Don't forget an inline fuse or circuit breaker on the positive lead at the battery. (BCB has wire, quick disconnects, inline fuse holders and both types of battery post extenders in stock.
Find a mounting location that will allow air flow to the heatsink. Don't install it in the glove box or in a closed console. Under the front seat is a good possibility. Run a braided grounding strap from the case of the amp to a close chassis ground. You can use the braided shield from a spare piece of coax cable.
In connecting the radio to the amplifier there are two lengths of cable that I recommend. If the amp is mounted to or close to the radio, use a I foot or less piece of coax. If one foot of cable won't do it use 1/2 wave length multiples of cable. Refer to the earlier article on coax for the formula.
SWR readings are done with the amplifier in line. Connect the meter input coax to the antenna output of the amp. If you connect it before the amp your reading will only be the match between the radio and amp when you turn on the power. The important match is the antenna.
First check and set the match with the amp off. If there are any problems it's best to find out with low power. The transistors in the amp are expensive and will quickly fail with an extreme mismatch. If all is well, switch the amp on and re-calibrate the meter. The match may go up a bit but a 2:1 is OK. If your match goes up more than that try a low pass filter.
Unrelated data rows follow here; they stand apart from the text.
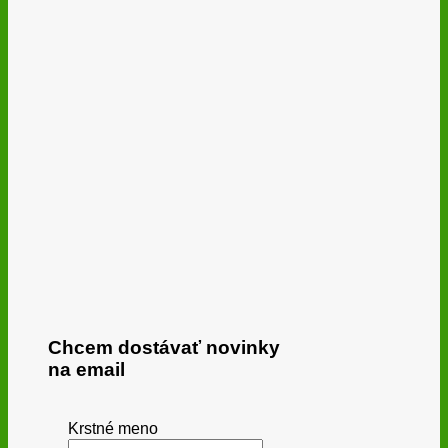
Chcem dostávať novinky
na email
Krstné meno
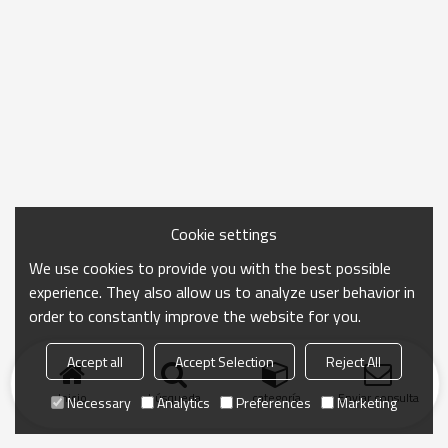
Cookie settings
We use cookies to provide you with the best possible
experience. They also allow us to analyze user behavior in
order to constantly improve the website for you.
Accept all
Accept Selection
Reject All
Inicio
búsqueda
categoría
Enviar consulta
Necessary
Analytics
Preferences
Marketing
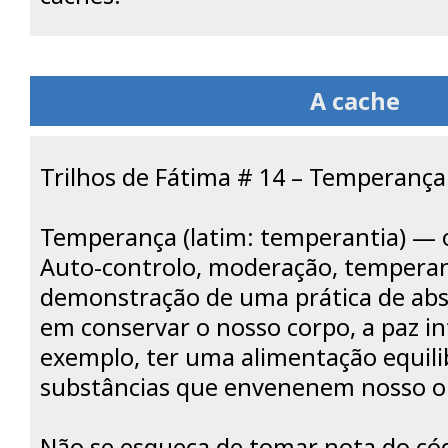
A cache
Trilhos de Fátima # 14 – Temperança
Temperança (latim: temperantia) — 
Auto-controlo, moderação, tempera
demonstração de uma prática de abs
em conservar o nosso corpo, a paz int
exemplo, ter uma alimentação equilib
substâncias que envenenem nosso or
Não se esqueça de tomar nota do có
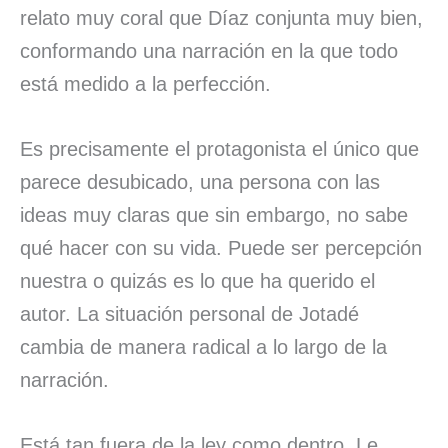
relato muy coral que Díaz conjunta muy bien,
conformando una narración en la que todo
está medido a la perfección.
Es precisamente el protagonista el único que
parece desubicado, una persona con las
ideas muy claras que sin embargo, no sabe
qué hacer con su vida. Puede ser percepción
nuestra o quizás es lo que ha querido el
autor. La situación personal de Jotadé
cambia de manera radical a lo largo de la
narración.
Está tan fuera de la ley como dentro. Le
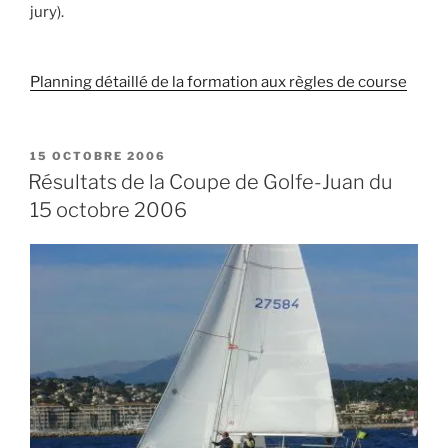
jury).
Planning détaillé de la formation aux règles de course
PUBLIÉ
15 OCTOBRE 2006
LE
Résultats de la Coupe de Golfe-Juan du
15 octobre 2006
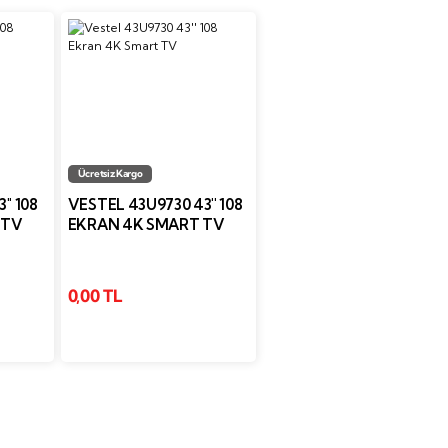
Ücretsiz Kargo
'' 108
VESTEL 43U9730 43'' 108
 TV
EKRAN 4K SMART TV
0,00 TL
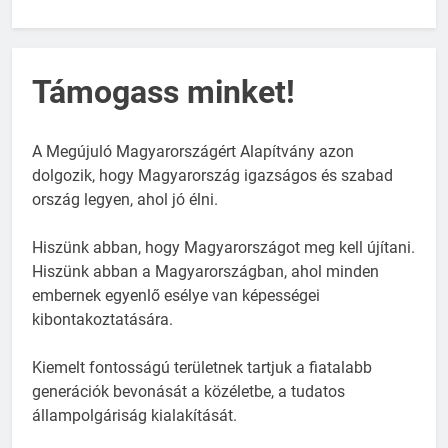
Támogass minket!
A Megújuló Magyarországért Alapítvány azon
dolgozik, hogy Magyarország igazságos és szabad
ország legyen, ahol jó élni.
Hiszünk abban, hogy Magyarországot meg kell újítani.
Hiszünk abban a Magyarországban, ahol minden
embernek egyenlő esélye van képességei
kibontakoztatására.
Kiemelt fontosságú területnek tartjuk a fiatalabb
generációk bevonását a közéletbe, a tudatos
állampolgáriság kialakítását.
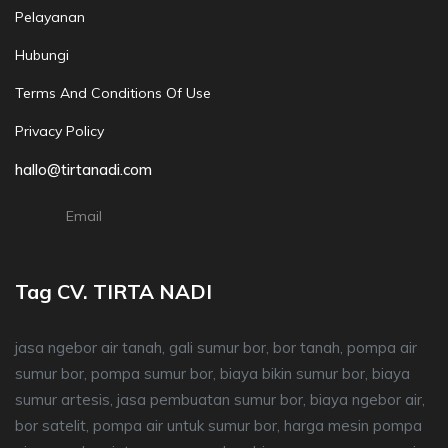
Pelayanan
Hubungi
Terms And Conditions Of Use
Privacy Policy
hallo@tirtanadi.com
Email
Tag CV. TIRTA NADI
jasa ngebor air tanah, gali sumur bor, bor tanah, pompa air
sumur bor, pompa sumur bor, biaya bikin sumur bor, biaya
sumur artesis, jasa pembuatan sumur bor, biaya ngebor air,
bor satelit, pompa air untuk sumur bor, harga mesin pompa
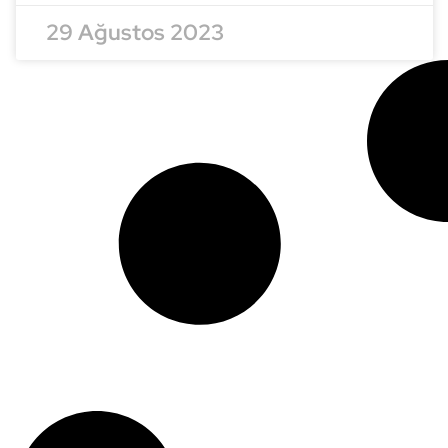
29 Ağustos 2023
Different power levels to me are bells and whistles that I never used, if you need power use it. If you don't, turn it off. Amplifiers are available in what they call 2, 3 and 4 stage. This means 2, 3 or 4 power levels.
Low/High, Low/Med/High, or Low/.N4ed/High/Max. They have a selectable attenuator on the input that reduce the drive from your radio into the amp. Most people think the more the better. Almost all amps are bi-amp. This is that they have a switchable receive preamp. Most of them pull in more noise than signal making them useless. But this also depends on the radio and installation.
The unit I mentioned earlier in this article has a sideband delay adjustment on the rear of the unit. This can be adjusted for different individuals. Some operators speak quickly and don't take long pauses during transmissions. Others take frequent pauses. This adjustment allows you to tailor the delay to your individual radio habits.
Following these basic rules and taking the time to do a quality job will insure great long lasting results. If you already have a linear, check and see if everything is set up as described earlier. You may improve the sound and range of an existing station.